The so-called “modern era” of Texas executions began with that of Charlie Brooks on December 7, 1982, the first person put to death by lethal injection. Since that time, Texas has executed more than four hundred individuals (416 as of October 2008), far more than any other state.  Popular support for the death penalty remains high, though it has lowered somewhat since the option of life without parole can now be offered to juries. No one supports the execution of innocent people. Overall, 70 per cent of Americans oppose the execution of the mentally retarded.  The Supreme Court has decreed that persons under the age of 18 at the time of the crime may not be executed.

Though supporters of the death penalty maintain that it is a deterrent to crime, many statistical studies indicate that it has no measurable effect. It is unfairly applied among states and even among counties in the same state. Racial disparities remain in the use of the death penalty, with murderers of whites between four and five times as likely to be sentenced to death as murderers of blacks. Blacks have consistently made up about 40 per cent of the death row population while making up only about 12 per cent of the total population.

David R. Dow, professor of law at the University of Houston Law Center and founder and director of the Texas Innocence Network says, “The death penalty we have today is as arbitrary as it was a generation ago when the Supreme Court briefly condemned it as unconstitutional.” In its use of the death penalty, Texas is becoming something of an anomaly even in this country. Fourteen states now have no death penalty. An additional 21 states have not had an execution since January, 2007. Countries wishing to join the European Union must abolish the death penalty.

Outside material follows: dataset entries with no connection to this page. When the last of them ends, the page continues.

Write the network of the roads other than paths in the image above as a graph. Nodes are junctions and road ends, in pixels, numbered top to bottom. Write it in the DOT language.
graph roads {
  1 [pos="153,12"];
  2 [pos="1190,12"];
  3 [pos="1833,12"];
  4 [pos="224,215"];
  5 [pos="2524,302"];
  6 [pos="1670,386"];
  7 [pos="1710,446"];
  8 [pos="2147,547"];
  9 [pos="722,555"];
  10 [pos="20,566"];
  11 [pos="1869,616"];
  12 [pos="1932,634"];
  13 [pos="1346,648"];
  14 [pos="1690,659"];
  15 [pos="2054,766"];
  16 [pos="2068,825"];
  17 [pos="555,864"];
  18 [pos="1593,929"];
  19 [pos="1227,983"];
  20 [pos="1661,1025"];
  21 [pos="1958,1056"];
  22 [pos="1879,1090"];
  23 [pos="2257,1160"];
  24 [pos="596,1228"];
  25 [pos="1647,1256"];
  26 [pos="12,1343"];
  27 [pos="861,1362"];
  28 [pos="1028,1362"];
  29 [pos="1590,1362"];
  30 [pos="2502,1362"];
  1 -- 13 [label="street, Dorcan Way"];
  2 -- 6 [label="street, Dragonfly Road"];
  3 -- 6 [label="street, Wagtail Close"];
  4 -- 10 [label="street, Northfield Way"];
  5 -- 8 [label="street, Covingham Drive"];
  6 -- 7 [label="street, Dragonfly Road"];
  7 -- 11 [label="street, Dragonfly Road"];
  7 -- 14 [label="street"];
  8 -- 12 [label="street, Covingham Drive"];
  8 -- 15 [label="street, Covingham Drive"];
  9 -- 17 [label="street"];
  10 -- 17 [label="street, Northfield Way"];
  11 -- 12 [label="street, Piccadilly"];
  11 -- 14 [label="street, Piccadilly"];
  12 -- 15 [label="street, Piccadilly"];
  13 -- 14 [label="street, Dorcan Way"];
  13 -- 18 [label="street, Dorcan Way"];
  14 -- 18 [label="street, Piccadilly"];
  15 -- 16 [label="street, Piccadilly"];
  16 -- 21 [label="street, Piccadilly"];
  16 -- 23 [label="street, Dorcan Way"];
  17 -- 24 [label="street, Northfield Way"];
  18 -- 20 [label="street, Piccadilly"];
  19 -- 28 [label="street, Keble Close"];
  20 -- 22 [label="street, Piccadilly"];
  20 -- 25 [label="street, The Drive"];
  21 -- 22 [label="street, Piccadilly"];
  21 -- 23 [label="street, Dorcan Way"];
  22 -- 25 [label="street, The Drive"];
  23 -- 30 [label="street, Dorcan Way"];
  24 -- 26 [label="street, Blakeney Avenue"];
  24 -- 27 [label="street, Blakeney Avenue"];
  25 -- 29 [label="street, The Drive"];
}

China carries out over half the world’s executions each year, followed by Iraq, Iran, and Saudi Arabia.

LWV-Texas now faces a choice: Vote to delete the reference to execution from our state position, so that we may lobby for any bill opposing the death penalty. Or keep our position and only support bills for a moratorium on the death penalty. The death penalty issue is very important. Since only two members from each League can vote at the Lobby Day/Statewide meeting in March, we will consider the death penalty position at the next state Convention in 2010 when more voting members are in attendance. LWV-Texas will continue to support any legislation calling for a moratorium on capital punishment in the next session.